AbbVie has built the case for its IL-23 inhibitor Skyrizi as a treatment for Crohn’s disease, saying its drug was more effective than Johnson & Johnson’s widely-used Stelara in a head-to-head trial.

The results of the SEQUENCE study were presented for the first time at the United European Gastroenterology (UEG) Week conference over the weekend and showed that Skyrizi (risankizumab) was significantly better than J&J’s IL-12 and IL-23 inhibitor at achieving endoscopic remission at week 48, with a 32% and 16% of patients, respectively, achieving that goal.

On the second primary endpoint of clinical remission based on Crohn's Disease Activity Index (CDAI) scores at week 24, AbbVie’s drug was found to be non-inferior to Stelara (ustekinumab) with a rate of 59% versus 40% for the control therapy.

AbbVie said its drug was also superior to Stelara on all secondary endpoints, including CDAI clinical remission at week 48 and steroid-free clinical remission at the same time point.

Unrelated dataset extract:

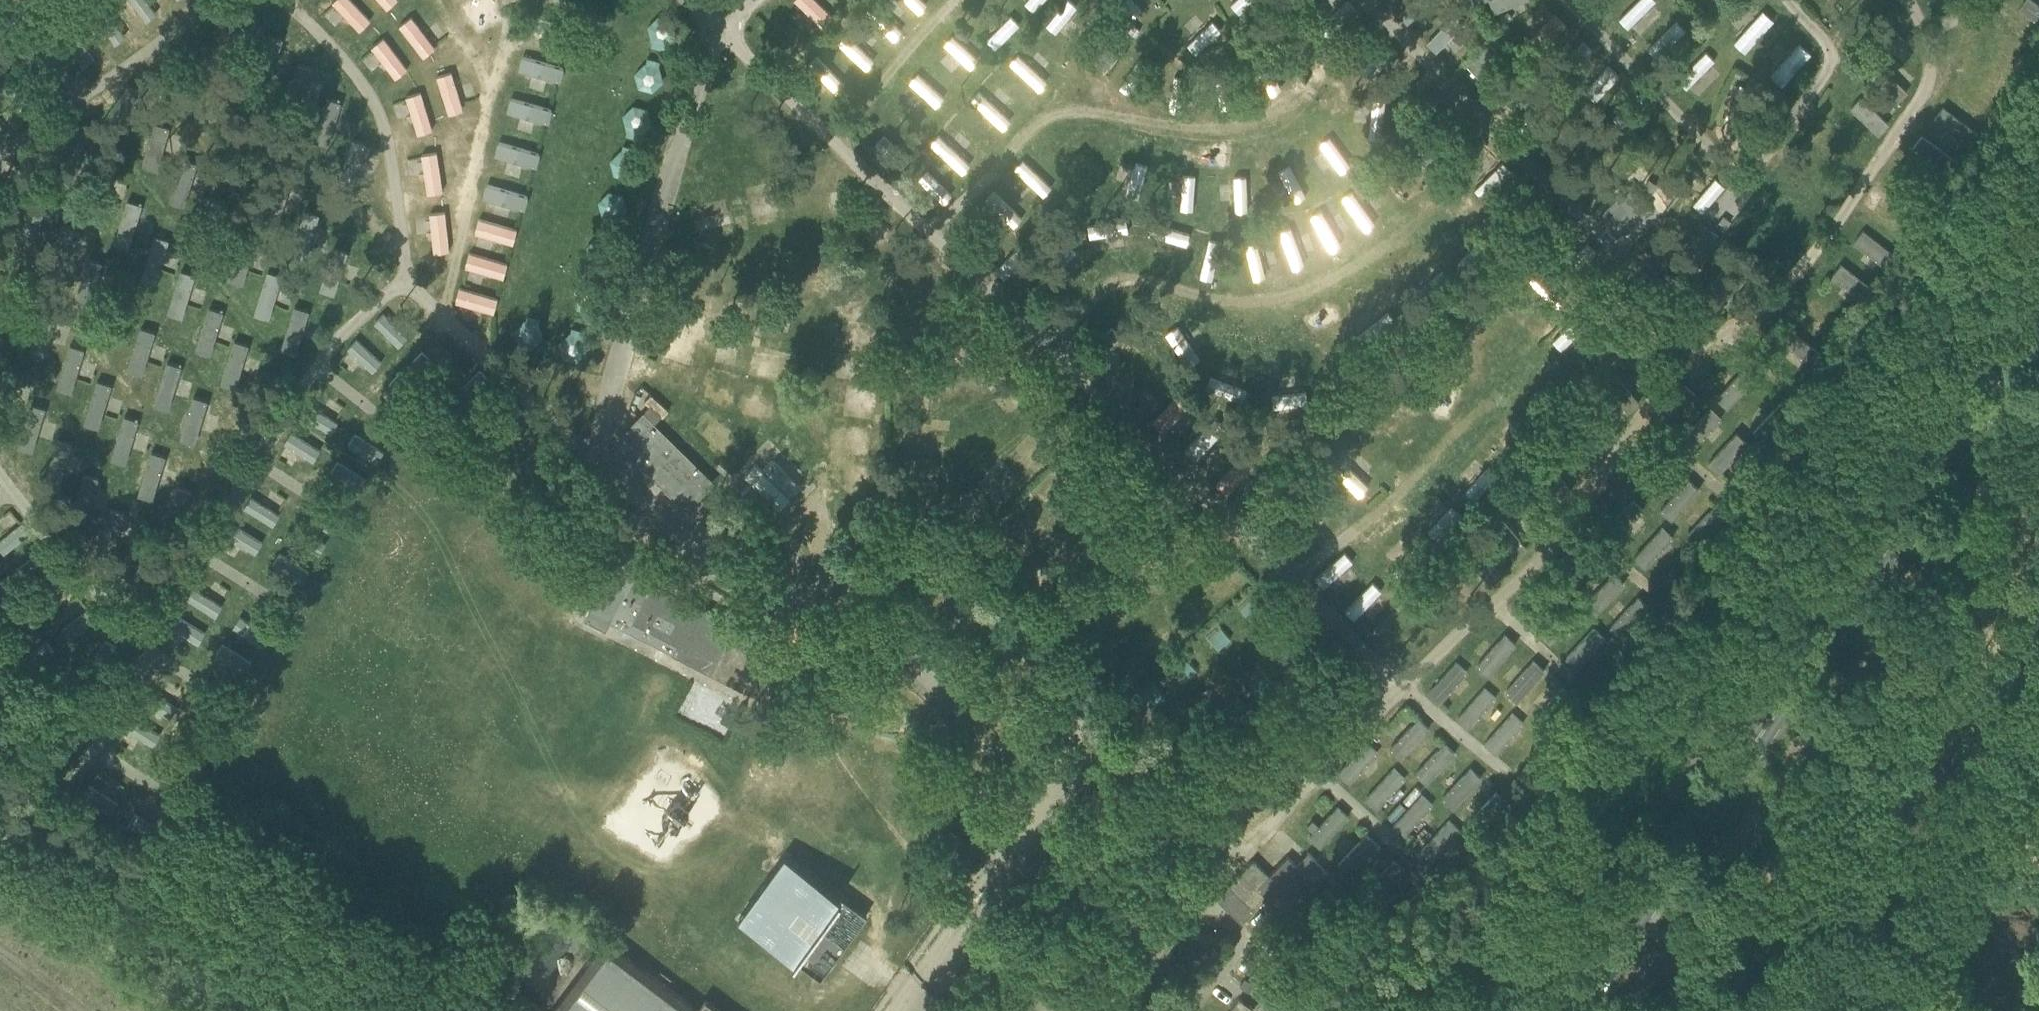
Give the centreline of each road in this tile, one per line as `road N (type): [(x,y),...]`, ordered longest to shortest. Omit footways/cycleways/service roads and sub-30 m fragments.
road 1 (primary): [(1570,1010),(2038,323)]
road 2 (unclassified): [(237,1010),(0,831)]
road 3 (track): [(1743,1010),(1642,907)]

Both drugs were given as a subcutaneous injection every eight weeks after a lead-in period of intravenous infusions in the study, which involved 527 adult patients with moderate to severe Crohn's who had a history of one or more failed anti-tumour necrosis factor (TNF) therapies.

Stelara was first launched in 2009 and has been J&J's top-selling drug since 2019, with sales reaching $9.7 billion last year across its approved indications in Crohn's, ulcerative colitis, psoriasis and psoriatic arthritis.

Skyrizi meanwhile was first launched in 2019 as a treatment for psoriasis and has since had its indications extended to include psoriatic arthritis and Crohn’s, with phase 3 data also in hand as an ulcerative colitis therapy.

Sales reached $5.2 billion last year, and AbbVie has previously predicted that Skyrizi and oral JAK inhibitor Rinvoq (upadacitinib) will collectively reach peak sales of $21 billion in 2027, a key element in its plan to offset falling sales of anti-TNF blockbuster Humira (adalimumab) now that biosimilars have reached the market.

Humira has been a mainstay of Crohn’s therapy for many years, and the advent of cheaper biosimilars has started to dent the sales growth of other therapies, including Stelara and Takeda’s α4β7 integrin blocker Entyvio (vedolizumab), although the newer drugs have focused on TNF-refractory patients.

Skyrizi is facing additional competition in that category, including from J&J’s Stelara follow-up Tremfya (guselkumab), a straight IL-23 inhibitor, and potentially Eli Lilly’s IL-23 drug mirikizumab which helped patients with Crohn's achieve long-term remission in the phase 3 VIVID-1 trial reported last week.